History of Javascript

History of Javascript

Javascript created in just 10 days in May 1995 by Brendan Eich for Netscape Navigator and named it "LiveScript". The purpose was to bring out a programming language that would allow web pages to become interactive. Before Brendan Eiche could get started, Netscape collaborated with hardware and software company Sun Microsystems, to include its more static programming language, Java, in Netscape Navigator with an added support for Sun’s Java applets. In 1995, Netscape announced its client side scripting language would be named "JavaScript" (renamed "LiveScript" to "JavaScript") in a joint announcement with Sun. By then, Netscape management had decided that a scripting language had to have a syntax similar to Java's.

Java & JavaScript are in fact two entirely different languages that serve completely different purposes.

JavaScript’s nature:

NO Alternative: There are many things that a programmer must consider when selecting a program language unless that programmer is writing for web browsers, and where the only choice currently is JavaScript.

Dynamic: JavaScript is a dynamic language. It has a flexible datatype (arrays) that can easily simulate s-expressions. can directly create objects, without creating an object factory. Variables and object properties can always hold values of any type. 

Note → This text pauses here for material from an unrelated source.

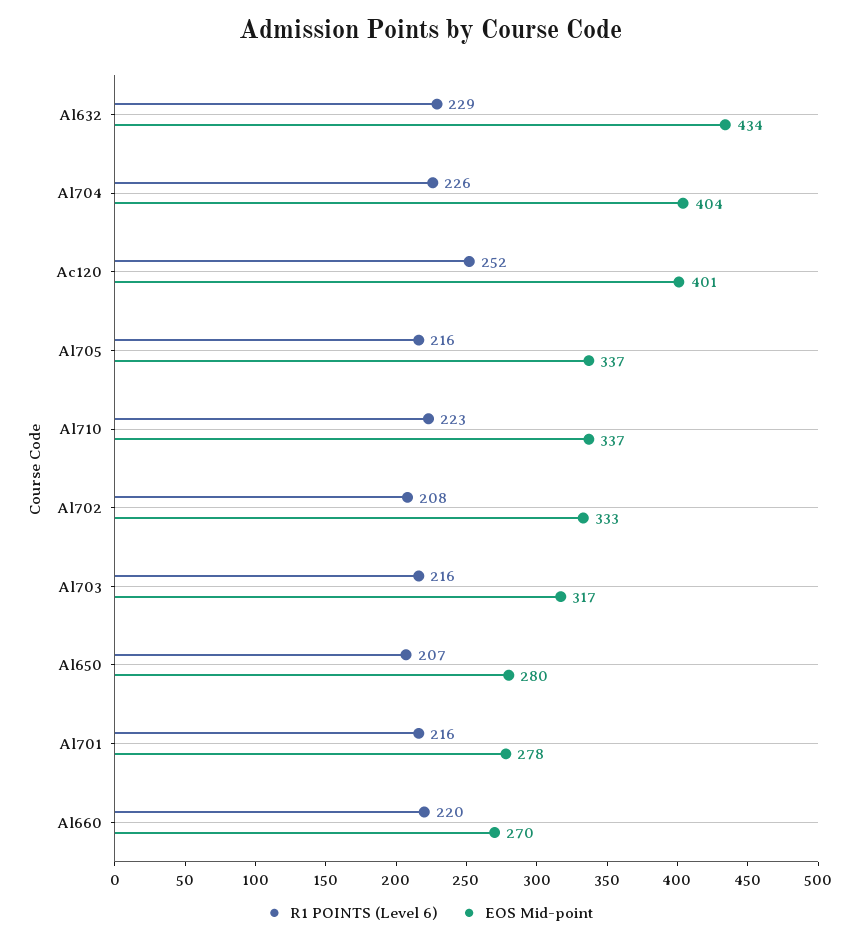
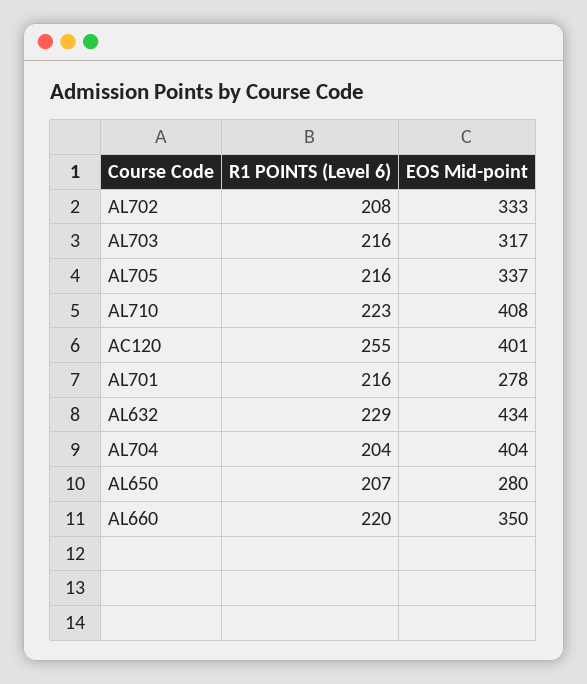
R1 POINTS (Level 6), Al704: 226 -> 204
R1 POINTS (Level 6), Ac120: 252 -> 255
EOS Mid-point, Al710: 337 -> 408
EOS Mid-point, Al660: 270 -> 350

Javascript is functional and object-oriented: JavaScript supports two programming language paradigms: functional programming (first-class functions, closures, partial application via bind(), built-in map() and reduce() for arrays, etc.) and object-oriented programming (mutable state, objects, inheritance, etc.).

For late readers: Netscape is an American computer services company best known for Netscape Navigator, its web browser. Netscape Navigator was later acquired by Microsoft. And Netscape was acquired by AOL.